L'éducation plutôt que la répression
Dans une interview accordée à La Provence, Coline Grindel, avocate pénaliste au barreau de Marseille qui défend le jeune accusé d’avoir tué Nassim Ramdane, précise qu’il a été placé dès l’âge de neuf ans dans un foyer, ses parents étant détenus pour des affaires liées au trafic de stupéfiants. S’il était sous la responsabilité de l’aide sociale à l’enfance, il devait être en centre éducatif fermé, à Avignon. Mais depuis le mois d’août, il était en "fugue".
On ne peut pas retirer des enfants à leurs parents, et les mettre en danger après, en les laissant. C’est un problème de société dont tout le monde doit s’emparer. Un môme placé, qu’est-ce qu’on a fait pour le protéger ?
Nathalie Roche, juge d'instructionFrance 3 Provence-Alpes
La juge d’instruction demande des moyens pour protéger les enfants.
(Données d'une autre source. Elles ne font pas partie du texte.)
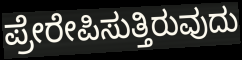
ಪ್ರೇರೇಪಿಸುತ್ತಿರುವುದು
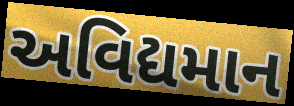
અવિદ્યમાન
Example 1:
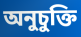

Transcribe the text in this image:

অনুচুক্তি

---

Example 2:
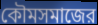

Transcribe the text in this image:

কৌমসমাজের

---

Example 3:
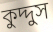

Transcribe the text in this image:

কুদ্দুস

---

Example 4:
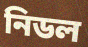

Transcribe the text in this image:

নিডল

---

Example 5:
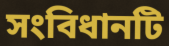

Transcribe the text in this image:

সংবিধানটি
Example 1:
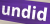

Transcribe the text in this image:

undid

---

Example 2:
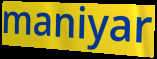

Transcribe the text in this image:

maniyar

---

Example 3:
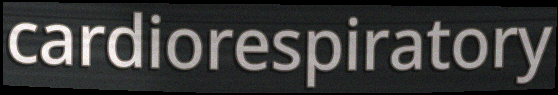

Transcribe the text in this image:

cardiorespiratory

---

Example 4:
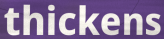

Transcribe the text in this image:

thickens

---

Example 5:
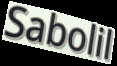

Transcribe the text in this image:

Sabolil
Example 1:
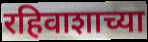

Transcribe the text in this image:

रहिवाशाच्या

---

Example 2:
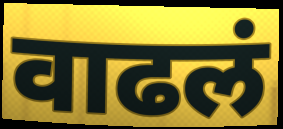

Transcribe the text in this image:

वाढलं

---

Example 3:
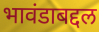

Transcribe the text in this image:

भावंडाबद्दल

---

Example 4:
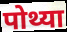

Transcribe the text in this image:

पोथ्या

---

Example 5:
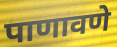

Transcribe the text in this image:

पाणावणे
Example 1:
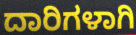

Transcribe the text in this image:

ದಾರಿಗಳಾಗಿ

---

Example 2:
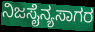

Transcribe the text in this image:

ನಿಜಸೈನ್ಯಸಾಗರ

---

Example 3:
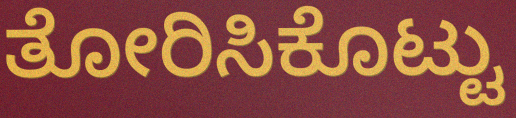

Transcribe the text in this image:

ತೋರಿಸಿಕೊಟ್ಟು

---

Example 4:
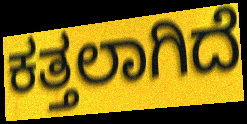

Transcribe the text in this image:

ಕತ್ತಲಾಗಿದೆ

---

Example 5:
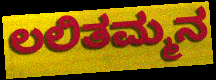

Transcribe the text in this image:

ಲಲಿತಮ್ಮನ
Kevin Lefebvre Goirand tient des propos similaires. "L’abandon progressif de l’excuse de minorité et l’instauration d’une comparution immédiate dès 16 ans, tendent à banaliser une approche répressive et contribuent à stigmatiser les jeunes en difficulté, ainsi que leurs familles, qualifiées de “défaillantes” sans considération des manques flagrants des dispositifs de protection de l’enfance". Il déplore également l’absence de moyens alloués aux services publics de la jeunesse et de la protection de l’enfance, qui empêchent la mise en place d’une véritable politique de prévention et d’accompagnement des jeunes en difficulté.
Face à cette montée de la répression, Nathalie Roche s’inquiète du modèle judiciaire que l’on veut en France. "Si on prend l’exemple des Etats-Unis, où les peines sont automatiques, sans distinction entre majeurs et mineurs, le taux de délinquance est plus élevé que le nôtre. La répression augmente la violence. Je n’ai pas envie de ce modèle", illustre-t-elle, avant d’évoquer la perte de sens de son métier et un épuisement éthique. "On nous demande de vider les prisons, mais on demande une plus grande répression".